Starting with the line that has "policies & |" in the records below and stopping after the line that has "Preschool Full-Year Automatic", output every line exactly and nothing else; skip pictures.

[Stored data — start]

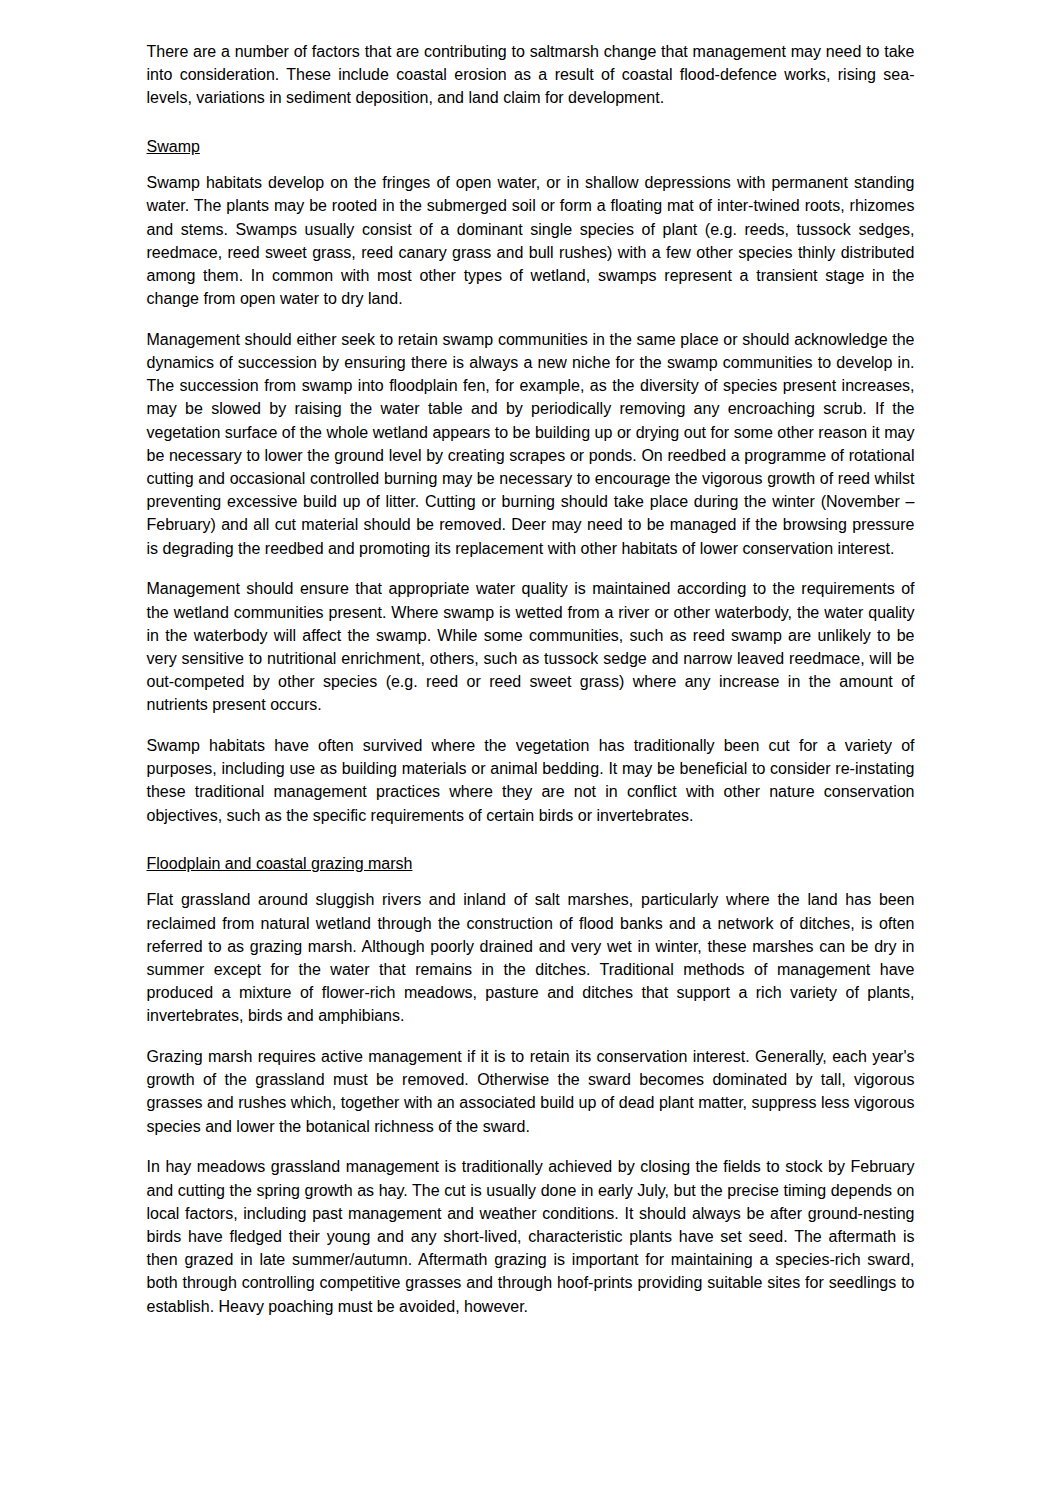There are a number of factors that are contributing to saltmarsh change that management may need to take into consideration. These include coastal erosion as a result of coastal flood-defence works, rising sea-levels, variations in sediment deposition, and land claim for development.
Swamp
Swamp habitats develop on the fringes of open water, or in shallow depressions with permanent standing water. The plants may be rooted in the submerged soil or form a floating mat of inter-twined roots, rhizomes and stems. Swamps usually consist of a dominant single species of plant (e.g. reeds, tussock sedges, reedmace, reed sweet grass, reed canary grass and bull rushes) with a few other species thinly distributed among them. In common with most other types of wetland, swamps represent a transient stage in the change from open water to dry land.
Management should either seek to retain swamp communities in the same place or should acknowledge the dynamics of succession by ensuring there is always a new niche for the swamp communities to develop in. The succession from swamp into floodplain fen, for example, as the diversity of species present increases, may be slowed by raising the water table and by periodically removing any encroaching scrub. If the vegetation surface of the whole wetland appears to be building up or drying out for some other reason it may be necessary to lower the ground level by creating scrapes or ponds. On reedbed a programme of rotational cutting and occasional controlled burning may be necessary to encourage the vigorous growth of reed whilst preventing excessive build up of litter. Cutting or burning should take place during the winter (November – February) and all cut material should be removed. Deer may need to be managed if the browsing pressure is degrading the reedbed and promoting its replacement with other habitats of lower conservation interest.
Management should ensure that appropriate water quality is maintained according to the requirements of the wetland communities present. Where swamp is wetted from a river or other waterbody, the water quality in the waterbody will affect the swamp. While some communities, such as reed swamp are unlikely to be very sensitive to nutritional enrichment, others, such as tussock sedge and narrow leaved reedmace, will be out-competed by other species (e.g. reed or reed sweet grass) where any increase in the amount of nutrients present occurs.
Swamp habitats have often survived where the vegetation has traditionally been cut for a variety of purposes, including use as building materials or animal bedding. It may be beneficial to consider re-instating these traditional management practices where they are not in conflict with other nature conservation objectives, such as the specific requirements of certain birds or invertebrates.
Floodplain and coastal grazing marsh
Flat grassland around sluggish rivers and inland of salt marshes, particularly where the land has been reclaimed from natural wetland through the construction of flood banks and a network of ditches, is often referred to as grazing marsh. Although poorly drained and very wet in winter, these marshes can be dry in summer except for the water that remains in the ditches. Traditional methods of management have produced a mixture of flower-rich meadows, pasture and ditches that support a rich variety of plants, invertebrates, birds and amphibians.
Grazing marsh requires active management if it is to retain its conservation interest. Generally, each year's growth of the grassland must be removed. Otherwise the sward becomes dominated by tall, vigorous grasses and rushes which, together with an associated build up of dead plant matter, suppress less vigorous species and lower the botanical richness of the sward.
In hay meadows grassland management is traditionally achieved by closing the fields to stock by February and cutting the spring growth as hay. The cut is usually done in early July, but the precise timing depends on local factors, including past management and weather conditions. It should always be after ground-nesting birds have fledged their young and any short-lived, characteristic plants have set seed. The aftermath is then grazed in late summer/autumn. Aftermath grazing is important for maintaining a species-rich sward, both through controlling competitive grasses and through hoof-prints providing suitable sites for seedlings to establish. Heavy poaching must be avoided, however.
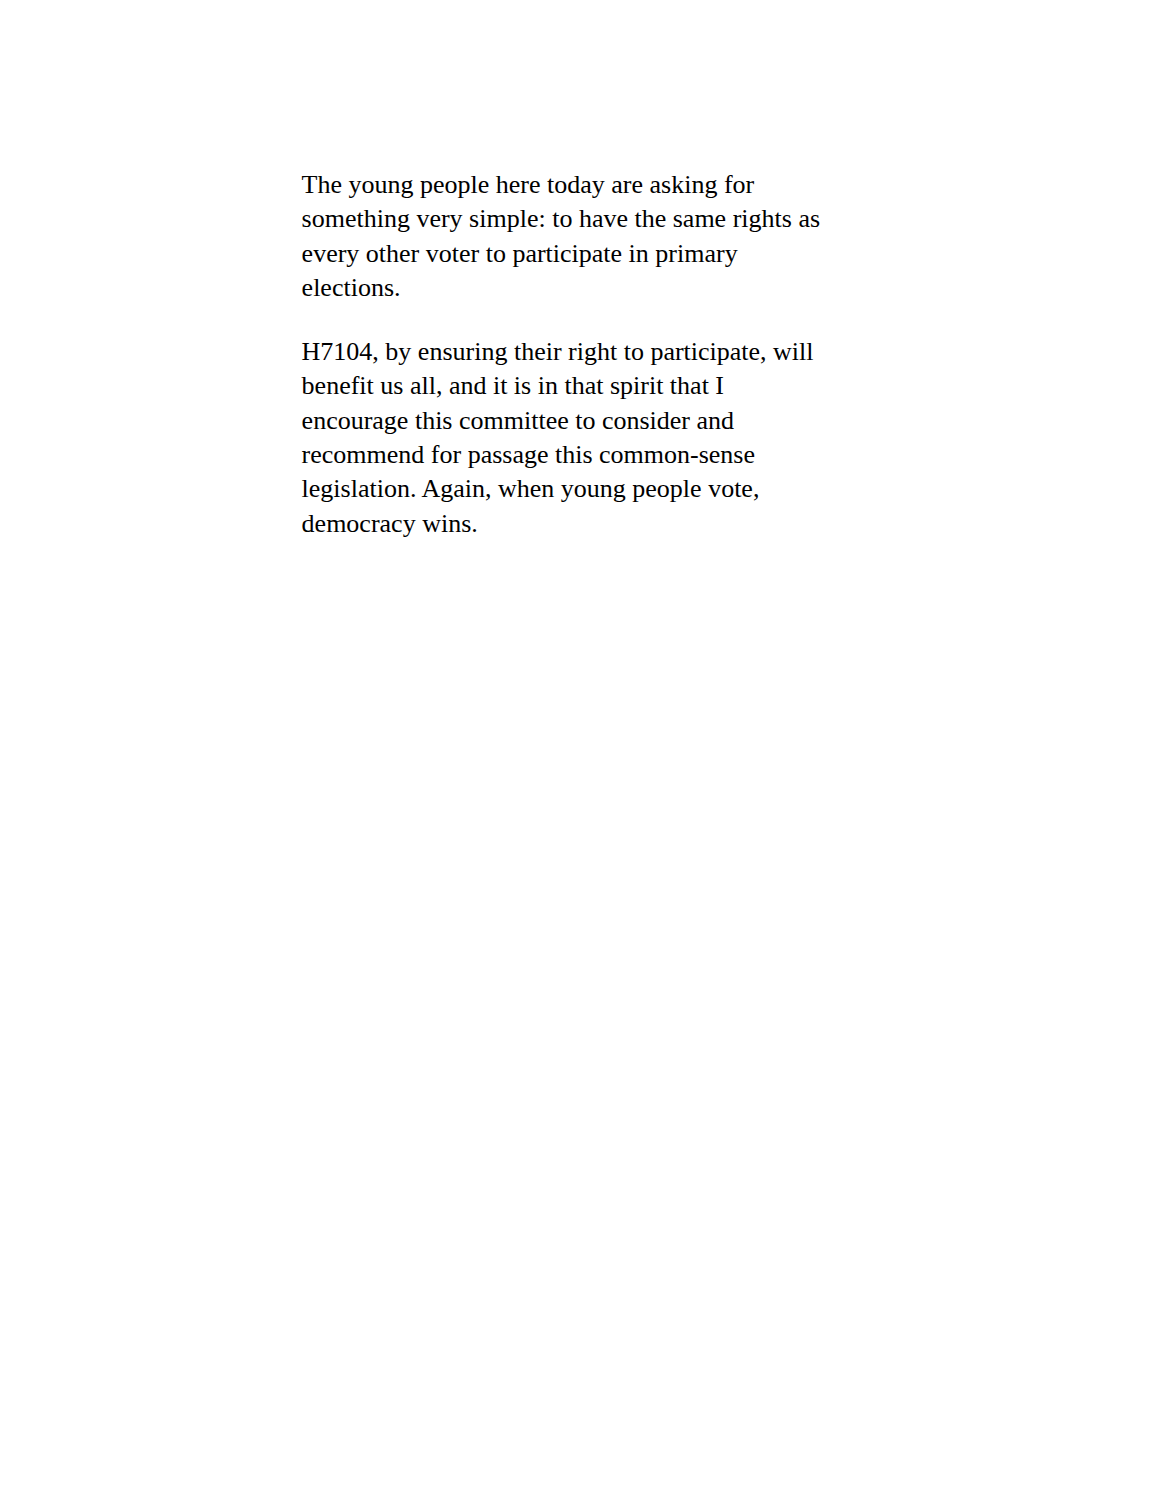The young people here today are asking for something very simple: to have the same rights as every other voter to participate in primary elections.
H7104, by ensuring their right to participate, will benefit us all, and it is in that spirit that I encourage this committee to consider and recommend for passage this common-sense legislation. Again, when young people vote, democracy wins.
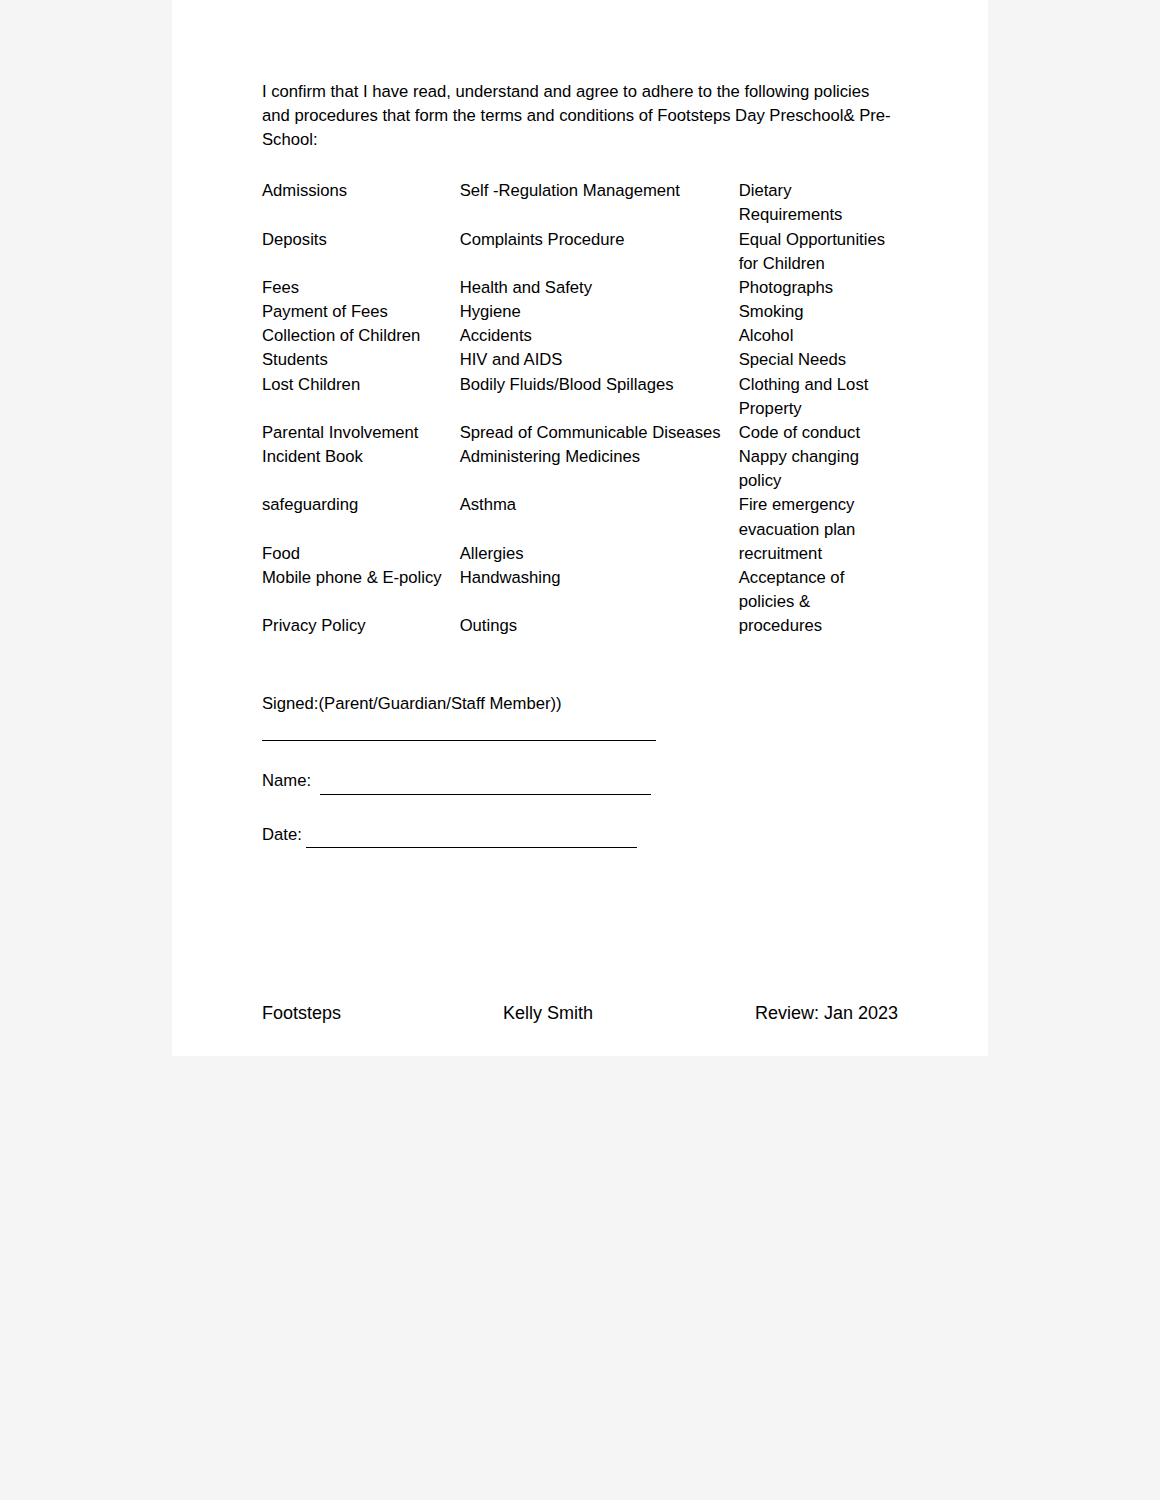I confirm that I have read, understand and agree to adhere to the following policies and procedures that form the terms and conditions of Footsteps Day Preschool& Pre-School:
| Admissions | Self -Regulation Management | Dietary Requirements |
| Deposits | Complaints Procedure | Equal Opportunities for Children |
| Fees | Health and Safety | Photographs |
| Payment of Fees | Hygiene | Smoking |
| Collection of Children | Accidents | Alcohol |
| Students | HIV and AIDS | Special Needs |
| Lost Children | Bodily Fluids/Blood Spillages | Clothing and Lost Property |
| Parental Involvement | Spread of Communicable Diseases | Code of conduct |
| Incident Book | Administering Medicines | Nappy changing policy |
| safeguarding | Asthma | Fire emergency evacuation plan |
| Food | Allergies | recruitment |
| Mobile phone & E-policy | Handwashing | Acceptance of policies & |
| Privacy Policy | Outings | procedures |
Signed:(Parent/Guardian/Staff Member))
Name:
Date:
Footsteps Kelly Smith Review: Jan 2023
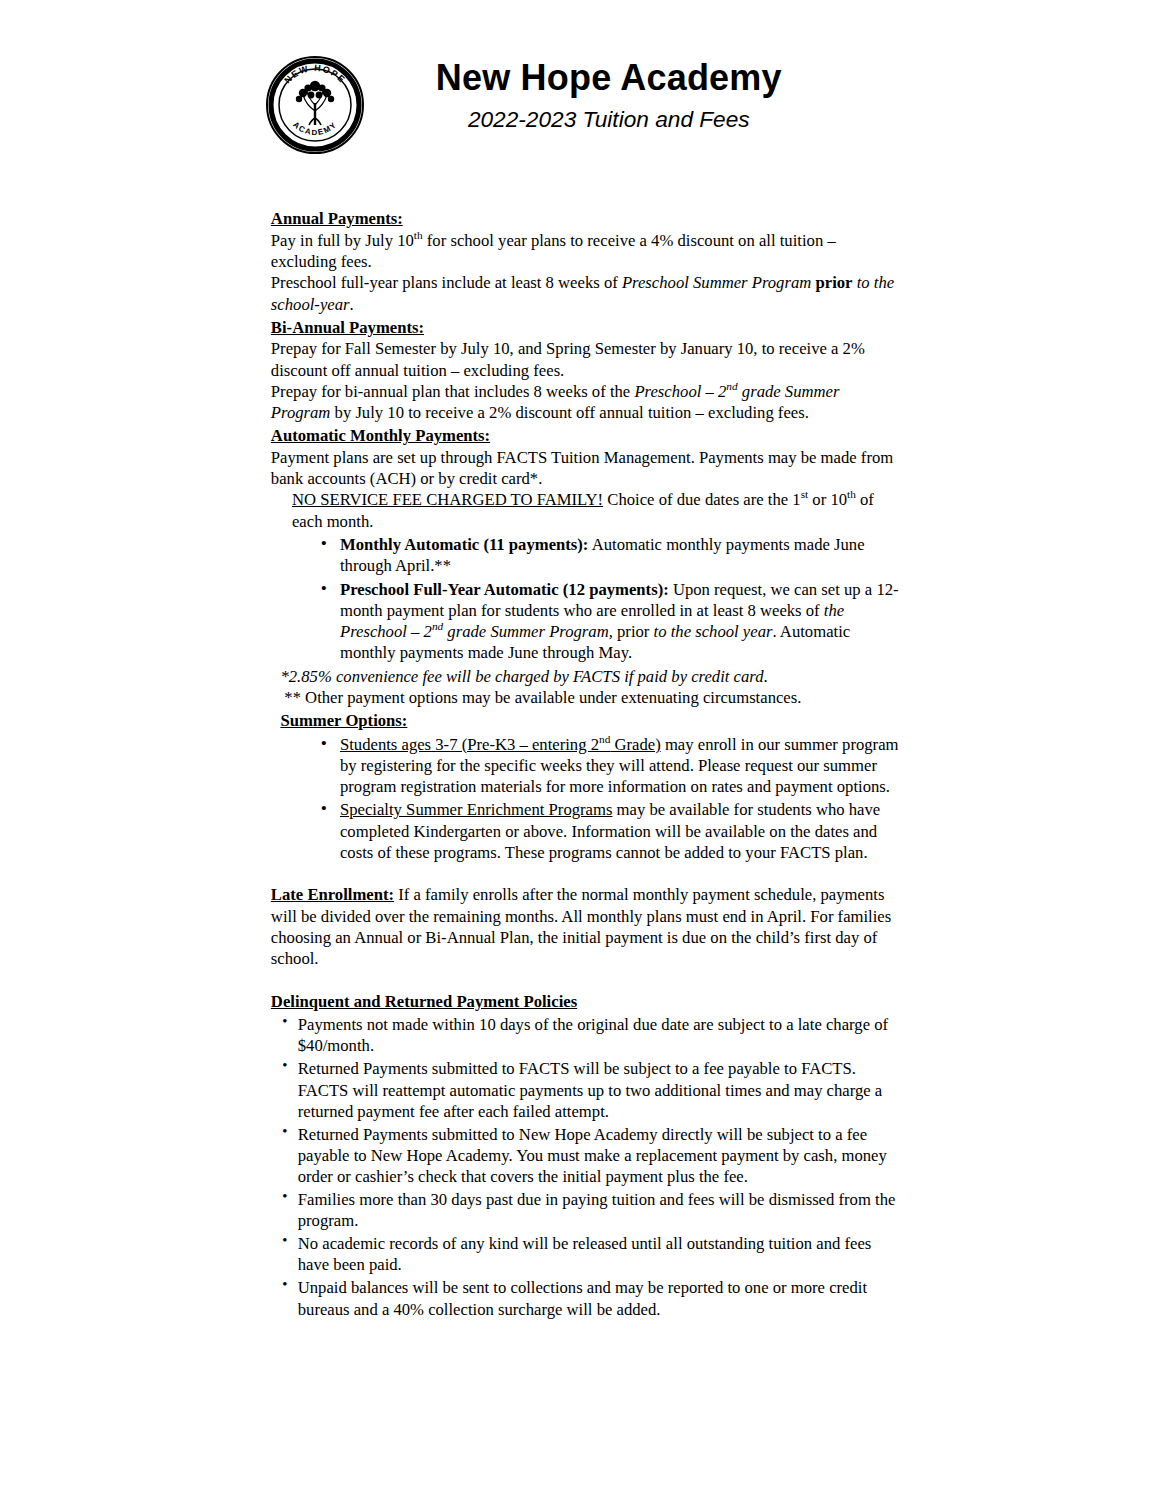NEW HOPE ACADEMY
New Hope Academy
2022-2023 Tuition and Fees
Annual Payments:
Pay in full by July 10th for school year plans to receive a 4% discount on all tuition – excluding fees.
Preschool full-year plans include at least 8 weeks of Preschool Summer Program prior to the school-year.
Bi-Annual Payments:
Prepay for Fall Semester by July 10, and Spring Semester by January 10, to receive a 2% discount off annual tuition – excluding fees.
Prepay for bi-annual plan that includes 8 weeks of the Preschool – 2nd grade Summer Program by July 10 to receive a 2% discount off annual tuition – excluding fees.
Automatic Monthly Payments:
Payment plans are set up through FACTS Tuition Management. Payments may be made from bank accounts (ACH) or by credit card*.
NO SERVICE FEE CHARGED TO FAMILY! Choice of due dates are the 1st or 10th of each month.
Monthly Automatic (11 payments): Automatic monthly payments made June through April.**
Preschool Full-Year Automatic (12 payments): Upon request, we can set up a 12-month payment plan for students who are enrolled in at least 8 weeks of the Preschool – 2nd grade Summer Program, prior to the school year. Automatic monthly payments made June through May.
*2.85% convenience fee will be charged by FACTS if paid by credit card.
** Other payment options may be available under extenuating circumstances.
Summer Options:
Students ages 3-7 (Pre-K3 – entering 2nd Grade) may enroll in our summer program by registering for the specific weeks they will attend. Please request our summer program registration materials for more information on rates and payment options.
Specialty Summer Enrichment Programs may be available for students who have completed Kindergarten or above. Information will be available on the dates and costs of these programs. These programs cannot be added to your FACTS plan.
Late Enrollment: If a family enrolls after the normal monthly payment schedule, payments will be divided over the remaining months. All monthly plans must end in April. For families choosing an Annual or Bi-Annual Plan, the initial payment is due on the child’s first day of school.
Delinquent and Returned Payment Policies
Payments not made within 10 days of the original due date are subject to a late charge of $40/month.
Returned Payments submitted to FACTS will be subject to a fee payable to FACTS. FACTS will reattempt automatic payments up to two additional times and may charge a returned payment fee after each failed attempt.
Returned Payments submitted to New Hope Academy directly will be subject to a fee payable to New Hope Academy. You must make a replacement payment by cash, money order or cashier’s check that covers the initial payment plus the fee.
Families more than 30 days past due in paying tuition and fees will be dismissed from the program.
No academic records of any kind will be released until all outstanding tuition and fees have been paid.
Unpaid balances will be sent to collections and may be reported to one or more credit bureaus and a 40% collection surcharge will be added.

[Stored data — finish]

Answer to the exercise =>
| Mobile phone & E-policy | Handwashing | Acceptance of policies & |
| Privacy Policy | Outings | procedures |
Signed:(Parent/Guardian/Staff Member))
Name:
Date:
Footsteps Kelly Smith Review: Jan 2023
NEW HOPE ACADEMY
New Hope Academy
2022-2023 Tuition and Fees
Annual Payments:
Pay in full by July 10th for school year plans to receive a 4% discount on all tuition – excluding fees.
Preschool full-year plans include at least 8 weeks of Preschool Summer Program prior to the school-year.
Bi-Annual Payments:
Prepay for Fall Semester by July 10, and Spring Semester by January 10, to receive a 2% discount off annual tuition – excluding fees.
Prepay for bi-annual plan that includes 8 weeks of the Preschool – 2nd grade Summer Program by July 10 to receive a 2% discount off annual tuition – excluding fees.
Automatic Monthly Payments:
Payment plans are set up through FACTS Tuition Management. Payments may be made from bank accounts (ACH) or by credit card*.
NO SERVICE FEE CHARGED TO FAMILY! Choice of due dates are the 1st or 10th of each month.
Monthly Automatic (11 payments): Automatic monthly payments made June through April.**
Preschool Full-Year Automatic (12 payments): Upon request, we can set up a 12-month payment plan for students who are enrolled in at least 8 weeks of the Preschool – 2nd grade Summer Program, prior to the school year. Automatic monthly payments made June through May.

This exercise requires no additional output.